(EXCERPTED PASSAGE)
Haha it was like 500m from his house on the way! Yeah I reckon, screw the rear brake! :P
Haha it was like 500m from his house on the way! Yeah I reckon, screw the rear brake! :P
The reason i didnt start up a AU SMC when i was there was the fear that I would end up going on rides less experienced than myself, and that would lead to a situation like you are in now.
When you go on rides you need to make sure before hand that people can ride confidently on the open road. And also that they ride with people that are at a similar pace to them, and to make sure that they are under no pressure what so ever to try and 'perform'.
As much as the monday night 'learn to ride' may or may not work, i don't think it is the best way to learn. The best way is to have information fed to you in a structured way that allows you to take the information on board, fully explained, and then put it into practice on the bike. This is where RRRS comes into it's own.
With extra skill people will learn to ride better, unfortunately it is most likely that they feel they now have the ability to ride faster (which they probably do). The problem is that the increase in ability to handle a bike at speed is not matched by the ability to stop or perform an evasive emergency maneuver at that speed and they end up getting themselves into trouble.
I now choose to ride only with people I know, and at most with one or two people that I don't. I have the balls to tell someone they are riding like a fuckwit - as much as am able to accept the criticism and pull my head in.
KiwiBitcher
where opinion holds more weight than fact.
It's better to not pass and know that you could have than to pass and find out that you can't. Wait for the straight.
It's simple....... most bins wins..... or is that win or bin.....
Hey Macstar good thread.
The Course thing won't help the likes of people like Skidmark. When they have a need for speed it just takes time and stuff ups to slow them down. (the guy sounds like a immature cock so I take his comments with a grain of salt)
As for the rest of you guys binning it and claiming to be going slow. Get a push bike and compliment your motorcycling skills with it. Skinny tyres for one make your reactions a lot better and teach good cornering and braking skills. Funny watching my daughter last week in Rotorua work out pulling the front brake whist cornering is not a good idea. She is 7 and did it at 10km/hr on a offroad track on a pushbike. A newbie bike rider going 70k/hr and learning the same mistake on the open road - it doesn't need to happen.
I rode bmx since I was a kid and then raced mtb competitively for 15 years before getting on a motorbike. That's why I struggle with "you have to bin to learn how to ride comments". Its utter bullshit. I intend to never bin my bike and to use it as an excuse for the learning process. Its a record I intend to keep and it means more to me than getting a knee down whilst taking corners fast, stoppies and wheelies (actually stuff you can do on a mtb). I ride to the conditions and at what some would call the pace.
Gain some skills on two wheels without a motor and you will find the learning phase of riding a motorbike is a lot easier. Making all these mistakes on the open road, regardless of how you are riding is still crazy.
When the Wellington Adventure riding guys caught up with me out the coast when I was on my GN they were surprised that I had only been riding a motorbike for a couple of weeks total of my 29 years walking this earth. Fact was I had been on two wheels for 26 of them already and it wasn't a big deal having a motor pushing me along.
(End EXCERPTED PASSAGE)
(MATERIAL SUPPLIED)
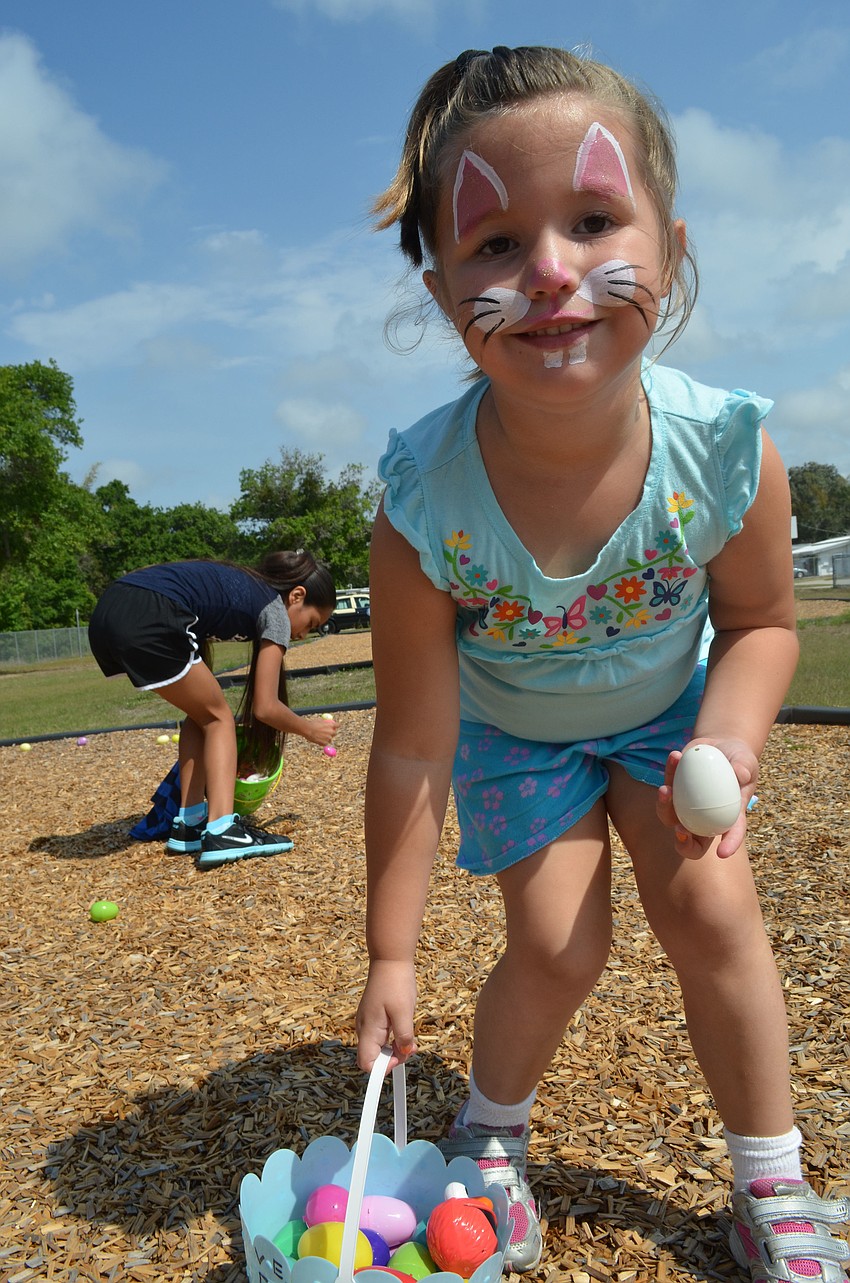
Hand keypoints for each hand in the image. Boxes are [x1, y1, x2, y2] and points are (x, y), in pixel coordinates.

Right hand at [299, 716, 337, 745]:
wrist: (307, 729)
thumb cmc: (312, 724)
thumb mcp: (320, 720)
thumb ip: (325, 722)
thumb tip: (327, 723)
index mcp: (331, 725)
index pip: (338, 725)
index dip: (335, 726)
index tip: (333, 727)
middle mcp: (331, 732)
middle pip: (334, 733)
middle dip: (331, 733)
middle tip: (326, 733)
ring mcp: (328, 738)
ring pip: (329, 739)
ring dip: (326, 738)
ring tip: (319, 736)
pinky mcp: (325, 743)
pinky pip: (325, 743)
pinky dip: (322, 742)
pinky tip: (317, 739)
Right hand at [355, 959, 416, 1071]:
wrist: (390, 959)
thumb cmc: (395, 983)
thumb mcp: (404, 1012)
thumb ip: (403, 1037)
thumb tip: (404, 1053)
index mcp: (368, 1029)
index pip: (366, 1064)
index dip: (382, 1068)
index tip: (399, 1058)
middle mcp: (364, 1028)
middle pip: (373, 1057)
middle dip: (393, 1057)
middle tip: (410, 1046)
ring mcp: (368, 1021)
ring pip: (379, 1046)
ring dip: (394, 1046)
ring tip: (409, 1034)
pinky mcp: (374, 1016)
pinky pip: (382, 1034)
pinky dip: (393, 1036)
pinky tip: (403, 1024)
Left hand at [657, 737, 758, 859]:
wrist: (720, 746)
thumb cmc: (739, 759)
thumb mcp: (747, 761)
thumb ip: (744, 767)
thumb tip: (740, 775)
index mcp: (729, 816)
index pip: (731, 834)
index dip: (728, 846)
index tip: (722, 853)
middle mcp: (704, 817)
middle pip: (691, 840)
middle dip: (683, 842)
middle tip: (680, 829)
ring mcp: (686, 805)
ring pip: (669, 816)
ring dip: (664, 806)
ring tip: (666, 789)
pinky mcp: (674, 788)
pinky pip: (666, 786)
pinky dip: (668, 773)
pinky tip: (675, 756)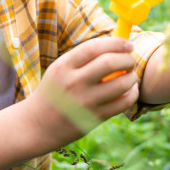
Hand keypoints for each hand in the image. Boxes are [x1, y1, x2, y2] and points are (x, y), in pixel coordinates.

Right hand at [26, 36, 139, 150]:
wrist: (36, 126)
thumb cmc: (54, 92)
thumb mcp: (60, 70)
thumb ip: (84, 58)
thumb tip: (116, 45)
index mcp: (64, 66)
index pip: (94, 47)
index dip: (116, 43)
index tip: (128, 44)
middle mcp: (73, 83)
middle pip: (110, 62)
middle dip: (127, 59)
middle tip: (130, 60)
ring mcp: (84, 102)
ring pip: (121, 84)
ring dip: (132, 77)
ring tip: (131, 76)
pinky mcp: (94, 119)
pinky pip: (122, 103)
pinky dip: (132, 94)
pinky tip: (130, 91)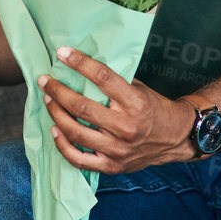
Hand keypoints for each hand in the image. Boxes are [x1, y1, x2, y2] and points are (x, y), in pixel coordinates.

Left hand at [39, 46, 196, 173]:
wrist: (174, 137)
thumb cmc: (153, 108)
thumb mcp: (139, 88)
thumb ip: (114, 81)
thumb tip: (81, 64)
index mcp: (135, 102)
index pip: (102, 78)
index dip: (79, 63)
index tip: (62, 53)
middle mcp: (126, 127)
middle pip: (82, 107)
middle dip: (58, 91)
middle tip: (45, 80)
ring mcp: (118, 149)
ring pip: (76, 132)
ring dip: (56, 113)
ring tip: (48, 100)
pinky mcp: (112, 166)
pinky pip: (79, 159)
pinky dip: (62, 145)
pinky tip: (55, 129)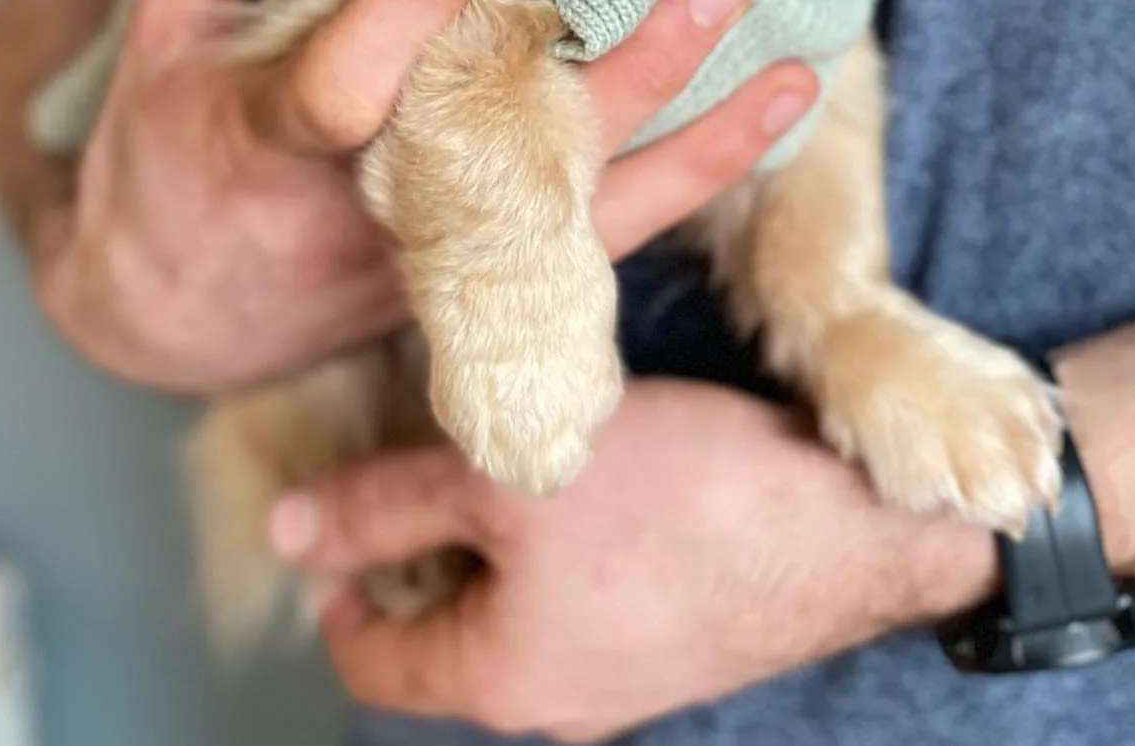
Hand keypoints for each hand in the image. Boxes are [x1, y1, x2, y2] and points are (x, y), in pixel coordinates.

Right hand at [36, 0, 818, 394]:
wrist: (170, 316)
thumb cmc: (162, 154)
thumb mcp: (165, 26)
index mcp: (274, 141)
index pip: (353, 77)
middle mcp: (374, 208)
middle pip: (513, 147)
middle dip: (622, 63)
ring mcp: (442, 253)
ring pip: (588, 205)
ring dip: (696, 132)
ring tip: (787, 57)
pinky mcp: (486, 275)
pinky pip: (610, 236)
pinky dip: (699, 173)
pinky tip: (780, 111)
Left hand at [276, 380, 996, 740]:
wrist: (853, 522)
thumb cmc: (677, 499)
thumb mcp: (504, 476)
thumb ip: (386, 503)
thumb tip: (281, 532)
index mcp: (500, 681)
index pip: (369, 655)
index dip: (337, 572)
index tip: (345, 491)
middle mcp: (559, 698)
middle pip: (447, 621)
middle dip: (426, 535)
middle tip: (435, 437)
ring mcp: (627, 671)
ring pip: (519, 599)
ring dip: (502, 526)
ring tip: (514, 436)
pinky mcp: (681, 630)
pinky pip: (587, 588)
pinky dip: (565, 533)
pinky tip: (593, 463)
(End MATERIAL SUPPLIED)
(MATERIAL SUPPLIED)
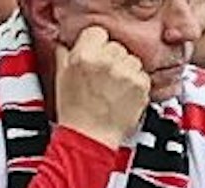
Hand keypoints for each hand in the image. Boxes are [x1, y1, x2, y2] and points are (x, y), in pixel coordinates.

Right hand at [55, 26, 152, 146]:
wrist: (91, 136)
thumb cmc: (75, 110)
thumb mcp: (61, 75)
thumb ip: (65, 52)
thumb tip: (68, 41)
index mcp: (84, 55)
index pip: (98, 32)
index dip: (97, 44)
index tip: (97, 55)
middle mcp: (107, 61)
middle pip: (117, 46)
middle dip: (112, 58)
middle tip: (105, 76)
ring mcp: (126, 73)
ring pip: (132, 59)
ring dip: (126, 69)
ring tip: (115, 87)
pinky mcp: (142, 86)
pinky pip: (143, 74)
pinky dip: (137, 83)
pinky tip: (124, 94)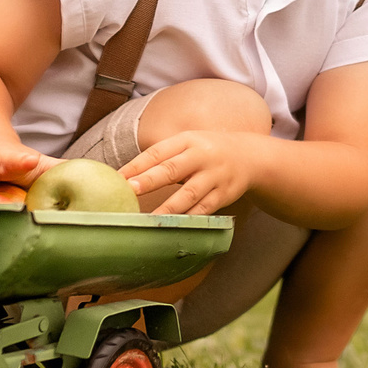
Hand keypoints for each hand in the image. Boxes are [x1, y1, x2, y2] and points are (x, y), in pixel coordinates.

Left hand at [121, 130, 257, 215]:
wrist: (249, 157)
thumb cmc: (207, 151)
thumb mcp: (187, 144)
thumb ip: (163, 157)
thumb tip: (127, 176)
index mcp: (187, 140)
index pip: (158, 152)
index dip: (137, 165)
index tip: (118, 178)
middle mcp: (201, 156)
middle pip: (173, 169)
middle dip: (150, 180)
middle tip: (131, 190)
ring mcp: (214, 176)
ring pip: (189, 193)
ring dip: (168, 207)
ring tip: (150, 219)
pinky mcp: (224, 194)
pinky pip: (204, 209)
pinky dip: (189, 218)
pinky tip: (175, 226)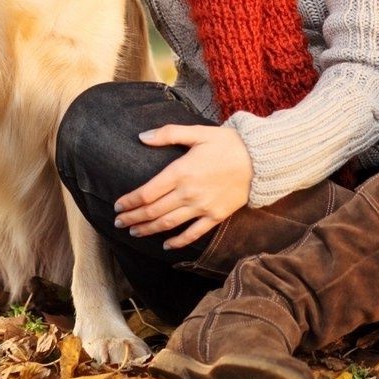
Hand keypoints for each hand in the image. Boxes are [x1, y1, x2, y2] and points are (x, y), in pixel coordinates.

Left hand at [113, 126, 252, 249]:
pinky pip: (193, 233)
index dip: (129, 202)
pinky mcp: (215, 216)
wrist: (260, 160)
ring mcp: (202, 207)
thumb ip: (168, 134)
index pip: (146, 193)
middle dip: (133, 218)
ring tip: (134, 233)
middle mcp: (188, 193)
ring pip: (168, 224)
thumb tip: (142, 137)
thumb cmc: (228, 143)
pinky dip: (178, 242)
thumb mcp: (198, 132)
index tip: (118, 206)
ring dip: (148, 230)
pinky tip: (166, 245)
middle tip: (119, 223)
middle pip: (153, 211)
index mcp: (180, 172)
(End MATERIAL SUPPLIED)
(MATERIAL SUPPLIED)
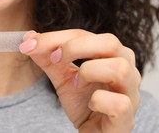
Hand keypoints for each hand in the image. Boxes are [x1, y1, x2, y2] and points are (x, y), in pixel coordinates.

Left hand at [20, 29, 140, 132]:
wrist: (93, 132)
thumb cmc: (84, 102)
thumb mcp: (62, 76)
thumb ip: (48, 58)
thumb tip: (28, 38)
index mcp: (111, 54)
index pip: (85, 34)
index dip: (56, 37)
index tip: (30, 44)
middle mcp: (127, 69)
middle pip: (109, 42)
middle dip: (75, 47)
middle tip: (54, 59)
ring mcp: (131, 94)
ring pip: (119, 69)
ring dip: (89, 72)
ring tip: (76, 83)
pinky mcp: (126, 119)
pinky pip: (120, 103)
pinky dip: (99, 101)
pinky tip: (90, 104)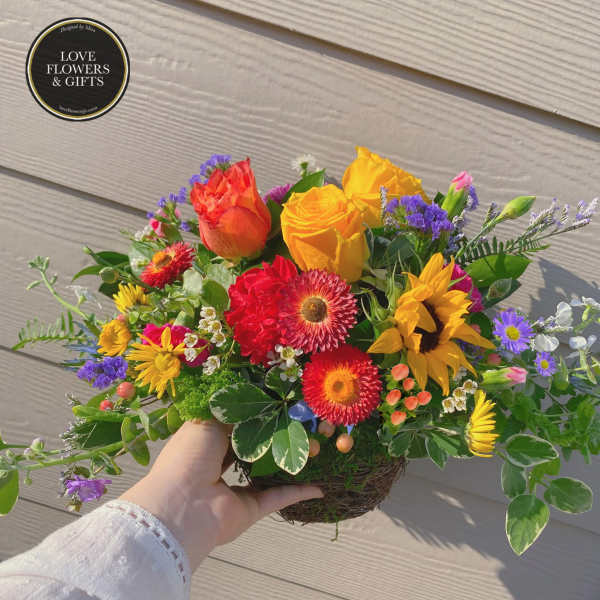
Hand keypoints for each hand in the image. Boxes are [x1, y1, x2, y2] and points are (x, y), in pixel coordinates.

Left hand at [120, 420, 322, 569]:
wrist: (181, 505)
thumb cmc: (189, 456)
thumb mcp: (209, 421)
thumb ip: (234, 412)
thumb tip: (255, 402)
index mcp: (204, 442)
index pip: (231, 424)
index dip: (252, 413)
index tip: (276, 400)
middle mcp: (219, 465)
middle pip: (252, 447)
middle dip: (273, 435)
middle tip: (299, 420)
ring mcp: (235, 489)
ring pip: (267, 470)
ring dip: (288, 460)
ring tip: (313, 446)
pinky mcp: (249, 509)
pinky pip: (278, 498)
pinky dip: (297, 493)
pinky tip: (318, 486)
(End MATERIAL SUPPLIED)
Please answer from the forum thread: for how many years did the poster who rode BMX as a kid race mountain bikes competitively before getting on a motorbike? The records are unrelated to the forum thread and stand as separate material.

→ ANSWER TO THE EXERCISE: 15 years.